---------- Data for this task ----------

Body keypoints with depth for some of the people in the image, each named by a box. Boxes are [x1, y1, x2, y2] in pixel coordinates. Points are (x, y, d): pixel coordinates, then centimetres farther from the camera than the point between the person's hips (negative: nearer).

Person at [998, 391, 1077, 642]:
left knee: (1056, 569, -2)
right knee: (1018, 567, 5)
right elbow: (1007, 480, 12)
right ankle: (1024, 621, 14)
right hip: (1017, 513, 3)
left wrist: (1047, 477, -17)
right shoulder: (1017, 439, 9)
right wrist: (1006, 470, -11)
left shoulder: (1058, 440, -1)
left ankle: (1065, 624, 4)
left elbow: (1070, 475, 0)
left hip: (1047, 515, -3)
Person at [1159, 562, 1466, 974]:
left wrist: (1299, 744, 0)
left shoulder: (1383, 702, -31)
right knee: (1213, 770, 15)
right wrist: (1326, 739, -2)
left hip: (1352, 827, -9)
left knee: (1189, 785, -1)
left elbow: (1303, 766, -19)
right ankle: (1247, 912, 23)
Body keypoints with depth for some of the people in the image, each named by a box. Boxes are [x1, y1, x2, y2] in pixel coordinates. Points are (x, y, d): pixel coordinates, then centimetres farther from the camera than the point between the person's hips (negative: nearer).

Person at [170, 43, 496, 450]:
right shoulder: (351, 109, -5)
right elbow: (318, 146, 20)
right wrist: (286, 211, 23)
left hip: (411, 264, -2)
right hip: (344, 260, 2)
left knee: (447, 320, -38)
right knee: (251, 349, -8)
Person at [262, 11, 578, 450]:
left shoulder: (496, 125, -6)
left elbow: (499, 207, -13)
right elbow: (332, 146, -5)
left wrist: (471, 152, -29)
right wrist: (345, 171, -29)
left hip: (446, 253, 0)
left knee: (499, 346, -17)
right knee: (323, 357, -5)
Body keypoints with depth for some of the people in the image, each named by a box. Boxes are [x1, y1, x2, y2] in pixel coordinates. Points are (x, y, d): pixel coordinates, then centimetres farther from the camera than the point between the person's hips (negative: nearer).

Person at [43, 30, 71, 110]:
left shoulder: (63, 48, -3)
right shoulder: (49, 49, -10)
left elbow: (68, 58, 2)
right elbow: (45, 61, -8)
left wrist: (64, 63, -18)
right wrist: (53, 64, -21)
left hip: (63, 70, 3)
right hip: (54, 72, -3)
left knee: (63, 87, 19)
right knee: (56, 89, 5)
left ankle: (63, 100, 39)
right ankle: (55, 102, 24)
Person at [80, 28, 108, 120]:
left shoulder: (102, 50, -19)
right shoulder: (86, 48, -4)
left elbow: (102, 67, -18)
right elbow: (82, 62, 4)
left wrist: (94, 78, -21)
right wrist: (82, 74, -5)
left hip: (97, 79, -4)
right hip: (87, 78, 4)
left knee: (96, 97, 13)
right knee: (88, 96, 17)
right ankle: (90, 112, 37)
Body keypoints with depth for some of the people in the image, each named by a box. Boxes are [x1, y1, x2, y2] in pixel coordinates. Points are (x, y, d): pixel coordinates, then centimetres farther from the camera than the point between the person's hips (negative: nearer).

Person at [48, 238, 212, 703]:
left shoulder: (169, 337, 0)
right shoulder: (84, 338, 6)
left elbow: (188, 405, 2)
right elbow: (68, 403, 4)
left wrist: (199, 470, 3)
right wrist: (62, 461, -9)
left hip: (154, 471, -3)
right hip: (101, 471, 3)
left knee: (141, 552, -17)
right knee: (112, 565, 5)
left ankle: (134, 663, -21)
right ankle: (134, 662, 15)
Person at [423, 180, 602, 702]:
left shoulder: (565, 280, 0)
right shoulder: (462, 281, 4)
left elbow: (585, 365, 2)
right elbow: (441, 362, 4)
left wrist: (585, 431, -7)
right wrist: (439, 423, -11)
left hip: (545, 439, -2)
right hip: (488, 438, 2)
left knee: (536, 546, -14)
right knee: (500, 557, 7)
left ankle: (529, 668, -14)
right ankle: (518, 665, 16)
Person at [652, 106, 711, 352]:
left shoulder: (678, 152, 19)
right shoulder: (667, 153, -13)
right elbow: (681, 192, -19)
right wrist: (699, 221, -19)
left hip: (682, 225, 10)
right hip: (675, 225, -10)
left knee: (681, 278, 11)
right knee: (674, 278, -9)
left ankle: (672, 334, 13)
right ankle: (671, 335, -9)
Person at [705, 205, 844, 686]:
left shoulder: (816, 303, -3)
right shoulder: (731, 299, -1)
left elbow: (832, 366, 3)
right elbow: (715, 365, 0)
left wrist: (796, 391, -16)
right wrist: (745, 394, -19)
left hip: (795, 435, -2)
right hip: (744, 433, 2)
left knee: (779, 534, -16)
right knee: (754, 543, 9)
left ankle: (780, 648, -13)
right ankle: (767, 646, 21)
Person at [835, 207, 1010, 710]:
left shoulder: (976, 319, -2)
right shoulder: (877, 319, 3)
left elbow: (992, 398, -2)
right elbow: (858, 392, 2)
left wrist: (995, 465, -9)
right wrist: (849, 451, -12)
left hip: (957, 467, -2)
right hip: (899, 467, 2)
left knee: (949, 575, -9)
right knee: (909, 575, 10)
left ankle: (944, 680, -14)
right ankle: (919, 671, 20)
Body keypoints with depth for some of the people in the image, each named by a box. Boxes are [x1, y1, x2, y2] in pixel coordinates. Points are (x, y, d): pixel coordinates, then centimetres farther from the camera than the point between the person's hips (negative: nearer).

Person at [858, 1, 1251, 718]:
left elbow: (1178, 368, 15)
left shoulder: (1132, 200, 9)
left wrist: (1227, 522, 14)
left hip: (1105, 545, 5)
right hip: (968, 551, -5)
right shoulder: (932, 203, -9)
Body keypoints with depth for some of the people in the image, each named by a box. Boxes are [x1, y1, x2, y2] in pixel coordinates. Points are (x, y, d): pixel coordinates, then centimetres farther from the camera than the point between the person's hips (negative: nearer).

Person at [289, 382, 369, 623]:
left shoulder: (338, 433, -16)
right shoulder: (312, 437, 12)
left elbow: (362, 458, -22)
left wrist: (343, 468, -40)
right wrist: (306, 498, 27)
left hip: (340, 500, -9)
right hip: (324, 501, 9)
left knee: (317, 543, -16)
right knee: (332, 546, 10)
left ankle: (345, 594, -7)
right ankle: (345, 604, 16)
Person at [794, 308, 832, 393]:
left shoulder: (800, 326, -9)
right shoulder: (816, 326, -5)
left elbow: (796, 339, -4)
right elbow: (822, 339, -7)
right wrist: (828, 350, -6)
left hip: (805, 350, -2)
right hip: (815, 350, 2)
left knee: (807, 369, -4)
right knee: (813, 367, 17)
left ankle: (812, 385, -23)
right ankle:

----------

| Task prompt |
All records should be written out again exactly as given.

| Response to this exercise |
Body keypoints with depth for some of the people in the image, each named by a box. Boxes are [x1, y1, x2, y2] in pixel coordinates. Points are (x, y, d): pixel coordinates, then centimetres farther from the camera than the point between the person's hips (negative: nearer).

Person at [998, 391, 1077, 642]:
left knee: (1056, 569, -2)
right knee: (1018, 567, 5)
right elbow: (1007, 480, 12)
right ankle: (1024, 621, 14)
right hip: (1017, 513, 3)
left wrist: (1047, 477, -17)
right shoulder: (1017, 439, 9)
right wrist: (1006, 470, -11)
left shoulder: (1058, 440, -1)
left ankle: (1065, 624, 4)
left elbow: (1070, 475, 0)
left hip: (1047, 515, -3)
Person at [1159, 562, 1466, 974]:
left wrist: (1299, 744, 0)
left shoulder: (1383, 702, -31)
right knee: (1213, 770, 15)
right wrist: (1326, 739, -2)
left hip: (1352, 827, -9)
left knee: (1189, 785, -1)
left elbow: (1303, 766, -19)
right ankle: (1247, 912, 23)
Body keypoints with depth for some of the people in the image, each named by a box. Boxes are [x1, y1, x2, y2] in pixel coordinates. Points are (x, y, d): pixel coordinates, then centimetres farther from the camera than the point between the person's hips (negative: nearer).

Person at [170, 43, 496, 450]:
right shoulder: (351, 109, -5)
right elbow: (318, 146, 20)
right wrist: (286, 211, 23)
left hip: (411, 264, -2)
right hip: (344, 260, 2)
left knee: (447, 320, -38)
right knee: (251, 349, -8)
Person at [262, 11, 578, 450]:
left shoulder: (496, 125, -6)
left elbow: (499, 207, -13)
right elbow: (332, 146, -5)
left wrist: (471, 152, -29)
right wrist: (345, 171, -29)
left hip: (446, 253, 0)
left knee: (499, 346, -17)
right knee: (323, 357, -5)
Body keypoints with depth for some of the people in the image, each named by a box. Boxes are [x1, y1, x2, y2] in pixel coordinates. Points are (x, y, d): pixel coordinates, then centimetres farther from the camera than the point between the person's hips (negative: nearer).

Person at [43, 30, 71, 110]:
left shoulder: (63, 48, -3)
right shoulder: (49, 49, -10)
left elbow: (68, 58, 2)
right elbow: (45, 61, -8)
left wrist: (64, 63, -18)
right wrist: (53, 64, -21)
left hip: (63, 70, 3)
right hip: (54, 72, -3)
left knee: (63, 87, 19)
right knee: (56, 89, 5)
left ankle: (63, 100, 39)
right ankle: (55, 102, 24)
Person at [80, 28, 108, 120]:
left shoulder: (102, 50, -19)
right shoulder: (86, 48, -4)
left elbow: (102, 67, -18)
right elbow: (82, 62, 4)
left wrist: (94, 78, -21)
right wrist: (82, 74, -5)
left hip: (97, 79, -4)
right hip: (87, 78, 4)
left knee: (96, 97, 13)
right knee: (88, 96, 17)
right ankle: (90, 112, 37)
Body keypoints with depth for some of the people in the image, each named by a box. Boxes are [x1, y1, x2, y2] in pixel coordinates. Points are (x, y, d): pixel coordinates, then centimetres farther from the camera than the point between the person's hips (negative: nearer).

Person at [48, 238, 212, 703]:
left shoulder: (169, 337, 0)
right shoulder: (84, 338, 6)
left elbow: (188, 405, 2)
right elbow: (68, 403, 4)
left wrist: (199, 470, 3)
right wrist: (62, 461, -9)
left hip: (154, 471, -3)
right hip: (101, 471, 3)
left knee: (141, 552, -17)
right knee: (112, 565, 5)
left ankle: (134, 663, -21)
right ankle: (134, 662, 15)
Person at [423, 180, 602, 702]:
left shoulder: (565, 280, 0)
right shoulder: (462, 281, 4)
left elbow: (585, 365, 2)
right elbow: (441, 362, 4)
left wrist: (585, 431, -7)
right wrist: (439, 423, -11)
left hip: (545, 439, -2)
right hip: (488, 438, 2)
left knee: (536, 546, -14)
right knee: (500, 557, 7)
left ankle: (529, 668, -14)
right ankle: (518, 665, 16)
Person at [652, 106, 711, 352]:
left shoulder: (678, 152, 19)
right shoulder: (667, 153, -13)
right elbow: (681, 192, -19)
right wrist: (699, 221, -19)
left hip: (682, 225, 10)
right hip: (675, 225, -10)
left knee: (681, 278, 11)
right knee: (674, 278, -9)
left ankle: (672, 334, 13)
right ankle: (671, 335, -9)
Person at [705, 205, 844, 686]:
left shoulder: (816, 303, -3)
right shoulder: (731, 299, -1)
left elbow: (832, 366, 3)
right elbow: (715, 365, 0)
left wrist: (796, 391, -16)
right wrist: (745, 394, -19)
left hip: (795, 435, -2)
right hip: (744, 433, 2)
left knee: (779, 534, -16)
right knee: (754, 543, 9)
left ankle: (780, 648, -13)
right ankle: (767, 646, 21)
Person at [835, 207, 1010, 710]:
left shoulder: (976, 319, -2)
right shoulder: (877, 319, 3)
left elbow: (992, 398, -2)
right elbow: (858, 392, 2)
left wrist: (995, 465, -9)
right wrist: (849, 451, -12)
left hip: (957, 467, -2)
right hip: (899, 467, 2)
left knee: (949, 575, -9)
right knee: (909, 575, 10)
left ankle: (944, 680, -14)
right ankle: (919, 671, 20)
Body keypoints with depth for some of the people in the image, each named by a box. Boxes are [x1, y1, x2, y2] in pixel coordinates. Points are (x, y, d): pixel coordinates, then centimetres farther from the camera than the point between the person's hips (negative: nearer).

Person at [858, 1, 1251, 718]:
left elbow: (1178, 368, 15)
left shoulder: (1132, 200, 9)
left wrist: (1227, 522, 14)
left hip: (1105, 545, 5)
right hip: (968, 551, -5)
right shoulder: (932, 203, -9)
Body keypoints with depth for some of the people in the image, each named by a box. Boxes are [x1, y1, x2, y2] in pixel coordinates. Points are (x, y, d): pixel coordinates, then centimetres farther from the camera than the point between the person's hips (negative: nearer).

Person at [289, 382, 369, 623]:
left shoulder: (338, 433, -16)
right shoulder: (312, 437, 12)
left elbow: (362, 458, -22)
left wrist: (343, 468, -40)
right wrist: (306, 498, 27)
left hip: (340, 500, -9)
right hip: (324, 501, 9)
left knee: (317, 543, -16)
right knee: (332, 546, 10)
left ankle: (345, 594, -7)
right ankle: (345, 604, 16)
Person at [794, 308, 832, 393]:
left shoulder: (800, 326, -9)
right shoulder: (816, 326, -5)
left elbow: (796, 339, -4)
right elbow: (822, 339, -7)
right wrist: (828, 350, -6)
left hip: (805, 350, -2)
right hip: (815, 350, 2)
left knee: (807, 369, -4)
right knee: (813, 367, 17)
left ankle: (812, 385, -23)
right ankle:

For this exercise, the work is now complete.